You have to train to carry aiwb .yes there are some physical restraints.its not for the casual ccw person
I don’t claim the knowledge or experience to offer advice on this matter, but I will point this out. If you have a negligent discharge there is a definite possibility you could shoot yourself in the femoral artery. That would give you an extremely short time to miss your family jewels before you die.
XDE double action, hammer down makes it hard to ND, and its small enough to conceal easily.
Well I can certainly agree with all the points, especially considering I’m carrying an M45A1 down there. This is, in a big way, why I’ve got a thumb break holster.
I carry a S&W 637 Airweight in the appendix carry position. I fail to see how it’s dangerous. It has a long trigger pull. Maybe a semi auot with a light trigger and no safety but a revolver I think is fine!
IDK. I can’t figure how anyone that does any type of physical work can carry appendix style. Doesn’t work for me, maybe because I don’t have any “padding” in that area. If it works for you its none of my business how you carry.
Yeah but good luck pulling out your gun from a side holster if you need it in your vehicle….
What if you have had your appendix removed? Would this turn into liver carry?
I have an IWB holster for my P365, but I prefer to carry it outside the waistband, but inside my belt. It’s very comfortable for me and easy to draw.
Very well presented Larry, thank’s. My position after all this ? Of course your points are valid ones … but sometimes … you may need that way to carry for God knows reasons. Like you, I think one should think twice and probably three times before adopting appendix as a principal way to carry but if occasional need be … with appropriate care, it could be used reasonably safely.
I’ve considered those drawbacks, too. But the solutions are: safe holster technique (watching the gun during the entire revoletee, ensuring no clothes are in the trigger guard or holster), belly band holster (just pull it up a little when dropping trow), and wear a T-shirt, or even a piece of cloth, under the holster). Your drawbacks have solutions.
Let’s all chip in and get bluedouche it/clown one of these, he uses pronouns so he is most likely has nothing to worry about.
Mostly, I pocket carry (Ruger LCR, Sig 365, Ruger LCP) but that’s mostly cause I am lazy.
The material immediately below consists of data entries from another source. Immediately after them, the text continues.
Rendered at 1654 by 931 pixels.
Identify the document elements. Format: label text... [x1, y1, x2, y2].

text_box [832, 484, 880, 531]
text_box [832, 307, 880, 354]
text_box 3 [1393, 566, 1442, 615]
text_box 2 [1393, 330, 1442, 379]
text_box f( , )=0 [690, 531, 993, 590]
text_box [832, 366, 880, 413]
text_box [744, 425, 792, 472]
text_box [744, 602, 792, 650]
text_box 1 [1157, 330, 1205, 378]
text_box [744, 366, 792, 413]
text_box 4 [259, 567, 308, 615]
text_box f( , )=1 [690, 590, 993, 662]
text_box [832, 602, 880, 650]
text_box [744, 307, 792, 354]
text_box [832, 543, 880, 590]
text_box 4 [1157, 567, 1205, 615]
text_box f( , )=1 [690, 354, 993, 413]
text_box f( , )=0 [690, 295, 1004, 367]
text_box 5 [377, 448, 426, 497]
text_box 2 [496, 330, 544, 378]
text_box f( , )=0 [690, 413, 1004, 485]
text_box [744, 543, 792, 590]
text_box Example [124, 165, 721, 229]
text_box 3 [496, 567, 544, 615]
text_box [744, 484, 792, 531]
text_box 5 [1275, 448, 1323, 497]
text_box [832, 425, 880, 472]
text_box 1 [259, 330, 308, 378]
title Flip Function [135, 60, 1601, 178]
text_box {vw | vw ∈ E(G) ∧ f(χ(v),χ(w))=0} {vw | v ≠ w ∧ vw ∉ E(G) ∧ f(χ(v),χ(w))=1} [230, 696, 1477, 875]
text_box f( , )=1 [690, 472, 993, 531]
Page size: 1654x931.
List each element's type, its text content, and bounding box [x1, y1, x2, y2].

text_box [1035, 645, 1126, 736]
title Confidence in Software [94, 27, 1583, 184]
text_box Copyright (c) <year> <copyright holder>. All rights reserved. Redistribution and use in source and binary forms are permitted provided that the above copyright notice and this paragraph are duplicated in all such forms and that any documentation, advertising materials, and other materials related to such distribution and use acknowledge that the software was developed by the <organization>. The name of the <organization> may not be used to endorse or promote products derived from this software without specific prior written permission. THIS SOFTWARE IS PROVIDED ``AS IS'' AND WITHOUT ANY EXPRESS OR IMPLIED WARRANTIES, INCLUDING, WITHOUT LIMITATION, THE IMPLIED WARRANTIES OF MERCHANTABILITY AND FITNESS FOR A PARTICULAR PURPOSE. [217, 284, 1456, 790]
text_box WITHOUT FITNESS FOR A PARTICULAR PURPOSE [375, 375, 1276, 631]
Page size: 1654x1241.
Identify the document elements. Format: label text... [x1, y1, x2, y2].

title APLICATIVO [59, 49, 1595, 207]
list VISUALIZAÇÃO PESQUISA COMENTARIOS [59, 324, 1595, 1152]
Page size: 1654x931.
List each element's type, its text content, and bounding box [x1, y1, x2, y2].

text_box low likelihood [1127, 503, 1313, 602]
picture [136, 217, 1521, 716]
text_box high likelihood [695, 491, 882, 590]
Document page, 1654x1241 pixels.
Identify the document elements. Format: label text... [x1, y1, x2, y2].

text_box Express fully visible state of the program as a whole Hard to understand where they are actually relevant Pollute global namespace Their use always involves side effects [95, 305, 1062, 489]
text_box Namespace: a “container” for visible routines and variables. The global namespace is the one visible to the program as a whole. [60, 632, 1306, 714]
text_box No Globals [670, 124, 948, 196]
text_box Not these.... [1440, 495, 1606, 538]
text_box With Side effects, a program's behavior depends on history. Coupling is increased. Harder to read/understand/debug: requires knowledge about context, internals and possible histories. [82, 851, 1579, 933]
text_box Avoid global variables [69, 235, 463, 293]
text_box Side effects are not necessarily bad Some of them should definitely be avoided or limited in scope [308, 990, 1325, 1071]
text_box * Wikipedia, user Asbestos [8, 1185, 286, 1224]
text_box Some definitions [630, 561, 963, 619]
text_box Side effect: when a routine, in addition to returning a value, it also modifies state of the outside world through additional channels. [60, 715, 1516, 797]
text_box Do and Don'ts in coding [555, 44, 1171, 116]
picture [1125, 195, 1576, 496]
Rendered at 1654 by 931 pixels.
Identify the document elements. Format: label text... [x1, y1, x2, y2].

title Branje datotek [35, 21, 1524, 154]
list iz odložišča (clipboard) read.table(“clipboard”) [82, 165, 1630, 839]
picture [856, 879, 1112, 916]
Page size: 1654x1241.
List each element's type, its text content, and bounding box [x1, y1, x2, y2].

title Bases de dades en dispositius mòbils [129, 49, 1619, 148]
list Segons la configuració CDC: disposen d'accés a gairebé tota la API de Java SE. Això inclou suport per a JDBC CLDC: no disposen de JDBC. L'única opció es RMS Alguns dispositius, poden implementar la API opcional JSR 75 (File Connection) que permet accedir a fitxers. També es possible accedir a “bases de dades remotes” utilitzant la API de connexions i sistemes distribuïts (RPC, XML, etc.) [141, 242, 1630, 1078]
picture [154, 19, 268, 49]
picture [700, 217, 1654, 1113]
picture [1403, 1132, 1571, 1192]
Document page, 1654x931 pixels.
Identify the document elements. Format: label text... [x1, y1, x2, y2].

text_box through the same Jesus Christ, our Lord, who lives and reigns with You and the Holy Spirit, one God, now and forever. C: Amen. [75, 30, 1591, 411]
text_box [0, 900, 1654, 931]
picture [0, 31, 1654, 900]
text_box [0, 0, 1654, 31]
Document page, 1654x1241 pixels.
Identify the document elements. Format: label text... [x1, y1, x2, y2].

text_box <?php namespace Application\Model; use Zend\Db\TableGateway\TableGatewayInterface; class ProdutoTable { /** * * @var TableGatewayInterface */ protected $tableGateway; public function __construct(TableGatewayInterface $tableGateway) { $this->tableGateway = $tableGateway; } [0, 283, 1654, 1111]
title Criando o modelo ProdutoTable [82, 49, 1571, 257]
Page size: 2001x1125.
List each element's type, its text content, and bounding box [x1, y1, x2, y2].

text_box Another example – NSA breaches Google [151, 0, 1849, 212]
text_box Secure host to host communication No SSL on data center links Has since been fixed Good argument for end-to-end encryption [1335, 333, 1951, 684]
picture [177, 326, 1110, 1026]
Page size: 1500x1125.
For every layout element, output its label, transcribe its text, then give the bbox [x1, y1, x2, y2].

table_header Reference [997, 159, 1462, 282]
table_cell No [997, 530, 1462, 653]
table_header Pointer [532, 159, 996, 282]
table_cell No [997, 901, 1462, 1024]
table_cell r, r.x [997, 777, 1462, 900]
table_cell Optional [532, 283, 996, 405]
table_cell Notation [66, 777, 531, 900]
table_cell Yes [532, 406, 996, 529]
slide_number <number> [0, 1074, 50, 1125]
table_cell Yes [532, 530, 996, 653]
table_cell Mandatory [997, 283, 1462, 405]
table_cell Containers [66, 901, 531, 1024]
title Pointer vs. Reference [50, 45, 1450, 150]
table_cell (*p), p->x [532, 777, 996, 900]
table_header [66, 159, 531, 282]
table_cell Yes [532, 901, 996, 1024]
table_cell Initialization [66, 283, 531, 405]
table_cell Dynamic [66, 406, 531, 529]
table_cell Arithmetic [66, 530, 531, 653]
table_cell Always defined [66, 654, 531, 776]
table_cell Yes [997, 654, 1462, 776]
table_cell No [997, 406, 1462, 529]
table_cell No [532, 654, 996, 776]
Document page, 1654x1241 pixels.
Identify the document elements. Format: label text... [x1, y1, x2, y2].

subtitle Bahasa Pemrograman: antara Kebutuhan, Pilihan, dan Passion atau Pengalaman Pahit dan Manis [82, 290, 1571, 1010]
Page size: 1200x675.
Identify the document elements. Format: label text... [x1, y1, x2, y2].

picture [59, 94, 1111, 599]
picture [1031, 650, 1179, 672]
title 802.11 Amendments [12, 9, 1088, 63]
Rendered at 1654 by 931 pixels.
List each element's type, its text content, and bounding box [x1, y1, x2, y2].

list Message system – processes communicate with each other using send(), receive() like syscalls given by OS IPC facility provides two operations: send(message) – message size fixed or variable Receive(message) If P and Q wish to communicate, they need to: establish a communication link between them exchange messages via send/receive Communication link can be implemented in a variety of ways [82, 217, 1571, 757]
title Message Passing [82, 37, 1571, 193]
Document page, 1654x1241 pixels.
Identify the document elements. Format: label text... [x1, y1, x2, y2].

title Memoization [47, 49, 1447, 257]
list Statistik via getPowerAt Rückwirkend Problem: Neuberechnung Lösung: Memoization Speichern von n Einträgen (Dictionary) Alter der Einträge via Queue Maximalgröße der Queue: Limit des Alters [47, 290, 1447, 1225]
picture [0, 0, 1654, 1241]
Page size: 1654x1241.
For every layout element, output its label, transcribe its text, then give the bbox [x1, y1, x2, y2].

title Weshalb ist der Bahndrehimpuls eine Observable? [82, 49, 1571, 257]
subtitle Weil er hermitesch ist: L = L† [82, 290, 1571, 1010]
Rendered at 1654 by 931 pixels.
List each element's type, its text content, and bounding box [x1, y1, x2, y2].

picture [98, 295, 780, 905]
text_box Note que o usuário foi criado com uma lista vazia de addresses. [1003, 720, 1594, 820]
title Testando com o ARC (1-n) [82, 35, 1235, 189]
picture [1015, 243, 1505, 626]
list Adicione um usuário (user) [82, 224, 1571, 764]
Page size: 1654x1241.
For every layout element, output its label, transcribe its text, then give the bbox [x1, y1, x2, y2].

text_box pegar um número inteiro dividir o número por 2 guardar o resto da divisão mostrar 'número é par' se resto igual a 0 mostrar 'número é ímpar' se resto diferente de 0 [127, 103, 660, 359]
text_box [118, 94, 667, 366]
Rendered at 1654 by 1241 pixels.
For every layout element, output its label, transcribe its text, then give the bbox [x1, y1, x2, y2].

Gearing up and then down since there are many no carrying zones in my state. Somebody could always be watching when I park across the street, dump the pistol and head into the Post Office.
I did notice that the other day that “Fish” on Barney Miller had a cool shoulder rig but that ain’t for me.
What is the best summer carry if not the apx?
I changed to a pistol with a manual safety, after not being able to get past a loaded chamber pointed at my Femoral artery, I now find myself occasionally checking the safety. I’m told a person could bleed out in under 6 minutes. EH, what could go wrong.
Reason No.2 was all that I needed to dissuade me of any thoughts of appendix carry. A gun barrel to the groin is not something to want to do more than once.